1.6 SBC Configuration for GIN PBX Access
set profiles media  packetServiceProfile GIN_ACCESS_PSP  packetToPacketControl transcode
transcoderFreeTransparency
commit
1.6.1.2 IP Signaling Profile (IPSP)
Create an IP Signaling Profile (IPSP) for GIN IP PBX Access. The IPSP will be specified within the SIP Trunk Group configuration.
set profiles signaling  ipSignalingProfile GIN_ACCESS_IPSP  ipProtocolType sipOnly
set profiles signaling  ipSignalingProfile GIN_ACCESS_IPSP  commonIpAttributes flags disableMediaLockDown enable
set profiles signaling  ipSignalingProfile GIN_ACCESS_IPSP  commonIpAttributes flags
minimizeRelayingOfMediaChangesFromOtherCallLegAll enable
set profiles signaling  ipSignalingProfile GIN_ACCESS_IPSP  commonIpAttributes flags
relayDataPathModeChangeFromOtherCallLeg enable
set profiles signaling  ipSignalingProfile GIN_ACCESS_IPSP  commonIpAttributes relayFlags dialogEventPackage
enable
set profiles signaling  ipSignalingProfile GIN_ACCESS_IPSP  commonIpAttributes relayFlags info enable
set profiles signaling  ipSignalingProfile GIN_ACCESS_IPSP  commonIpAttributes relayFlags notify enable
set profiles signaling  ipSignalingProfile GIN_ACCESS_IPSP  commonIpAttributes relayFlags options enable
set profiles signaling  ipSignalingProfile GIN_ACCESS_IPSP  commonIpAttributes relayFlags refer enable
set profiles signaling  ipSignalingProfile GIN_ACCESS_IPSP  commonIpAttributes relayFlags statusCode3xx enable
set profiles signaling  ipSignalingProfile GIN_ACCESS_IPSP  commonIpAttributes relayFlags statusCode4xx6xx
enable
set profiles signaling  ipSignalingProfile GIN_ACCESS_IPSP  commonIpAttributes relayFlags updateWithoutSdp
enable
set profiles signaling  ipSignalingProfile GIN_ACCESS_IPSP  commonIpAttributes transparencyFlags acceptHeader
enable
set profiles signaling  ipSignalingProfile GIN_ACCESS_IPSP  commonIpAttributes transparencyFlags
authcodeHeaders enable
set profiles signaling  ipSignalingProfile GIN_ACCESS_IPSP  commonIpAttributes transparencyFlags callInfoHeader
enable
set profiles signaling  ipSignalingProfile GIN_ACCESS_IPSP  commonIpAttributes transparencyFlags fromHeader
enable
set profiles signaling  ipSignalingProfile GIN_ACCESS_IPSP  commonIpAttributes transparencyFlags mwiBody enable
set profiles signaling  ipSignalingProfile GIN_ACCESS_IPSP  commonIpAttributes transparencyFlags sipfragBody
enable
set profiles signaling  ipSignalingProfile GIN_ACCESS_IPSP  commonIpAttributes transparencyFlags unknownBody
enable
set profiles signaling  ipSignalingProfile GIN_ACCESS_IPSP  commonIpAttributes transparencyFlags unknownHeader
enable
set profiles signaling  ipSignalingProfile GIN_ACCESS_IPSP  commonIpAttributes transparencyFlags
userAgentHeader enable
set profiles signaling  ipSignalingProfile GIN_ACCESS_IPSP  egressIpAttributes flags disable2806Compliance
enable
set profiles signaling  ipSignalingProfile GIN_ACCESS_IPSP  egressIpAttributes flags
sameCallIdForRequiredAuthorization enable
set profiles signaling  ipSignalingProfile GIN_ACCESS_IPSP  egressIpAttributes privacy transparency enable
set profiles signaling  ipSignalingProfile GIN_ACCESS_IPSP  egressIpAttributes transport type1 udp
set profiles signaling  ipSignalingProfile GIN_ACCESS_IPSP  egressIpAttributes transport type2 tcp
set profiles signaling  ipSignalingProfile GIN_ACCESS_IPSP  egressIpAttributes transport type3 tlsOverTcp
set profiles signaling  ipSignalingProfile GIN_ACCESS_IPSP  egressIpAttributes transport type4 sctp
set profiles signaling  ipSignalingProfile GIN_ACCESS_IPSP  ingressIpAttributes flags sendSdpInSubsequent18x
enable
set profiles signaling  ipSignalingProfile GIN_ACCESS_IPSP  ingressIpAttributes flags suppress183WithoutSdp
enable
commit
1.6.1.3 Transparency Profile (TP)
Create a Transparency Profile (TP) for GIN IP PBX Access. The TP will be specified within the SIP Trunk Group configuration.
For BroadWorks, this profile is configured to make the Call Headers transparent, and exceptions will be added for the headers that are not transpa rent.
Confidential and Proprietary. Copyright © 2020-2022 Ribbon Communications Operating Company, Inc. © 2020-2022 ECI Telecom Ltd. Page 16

═══

WHAT YOU HAVE TO DO
Filter the listing above by the word "Group"; copy each line that passes.

OUTPUT FOR THIS TASK
Create an IP Signaling Profile (IPSP) for GIN IP PBX Access. The IPSP will be specified within the SIP Trunk Group configuration.
Create a Transparency Profile (TP) for GIN IP PBX Access. The TP will be specified within the SIP Trunk Group configuration.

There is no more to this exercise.